At the same time, the misery of living within this pendulum necessitates desperate attempts to escape through self-medication, excessive work, or codependency. However, these external coping mechanisms also prevent us from facing the suppressed emotional wounds that need resolution beneath the surface of our survival behaviors.
As a result, the distress rooted in our bodies during crucial developmental stages persists and continues to erupt as painful physical and emotional flashbacks. However, our tendency is to immediately retreat into dissociation and distracting defense mechanisms to avoid the destabilizing storms caused by these somatic experiences. This causes the past to remain deeply ingrained in our subconscious as an ongoing threat in the present.

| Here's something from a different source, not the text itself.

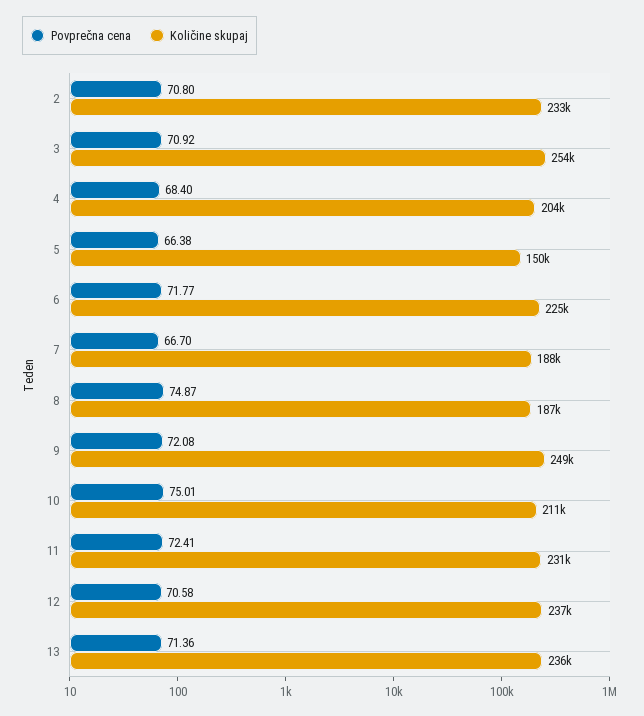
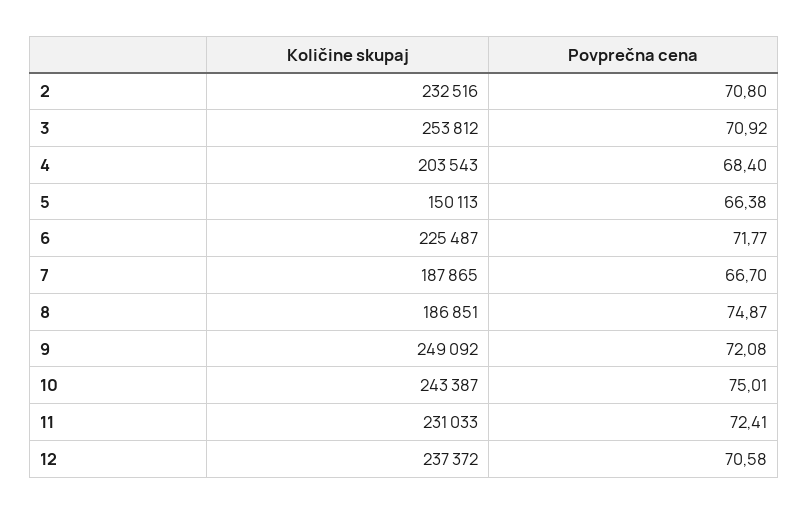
Količine skupaj, 10: 211000 -> 243387
Povprečna cena, 13: 71.36 -> none
Količine skupaj, 13: 236000 -> none

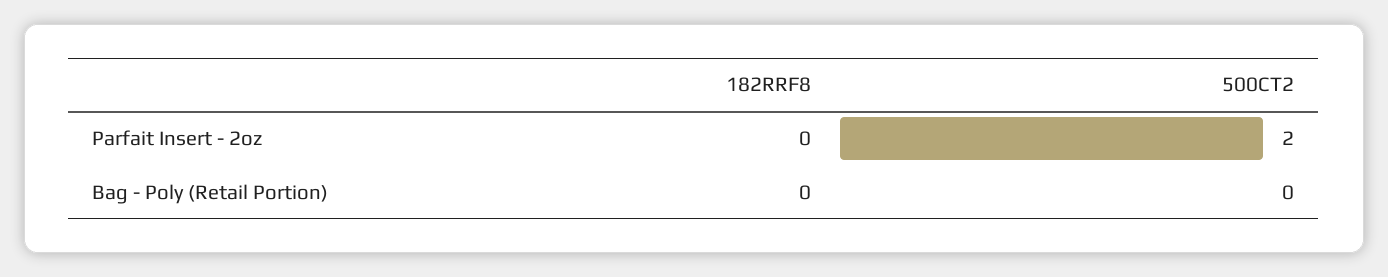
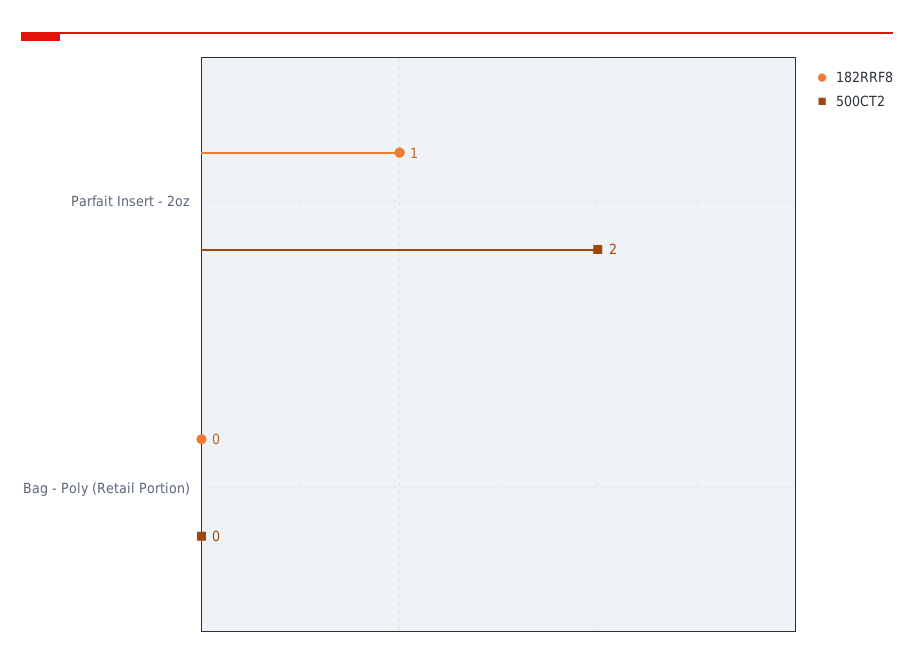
182RRF8, Parfait Insert - 2oz: 0 -> 1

You beautifully articulate how breaking free from the bonds of trauma requires stepping back INTO the trauma
Trauma in childhood often created habits in our body and brain to feel either:
- Too ramped up (anxiety)
- Shut down and numb (depression)
We bounce back and forth between the two which becomes familiar.
These states feel unpleasant so we escape them by:
- Overworking
- Self-medicating
- People pleasing
But by always running away, we never learn to be with and release old pain trapped in our body from back then.
The old hurt stays stuck and keeps bursting out as panic attacks or upsets that seem to come “out of nowhere”. They’re scary so we want to run away again!
The key is to not judge ourselves but slowly face the hard feelings with care. This can heal the past still living in our body so we find peace.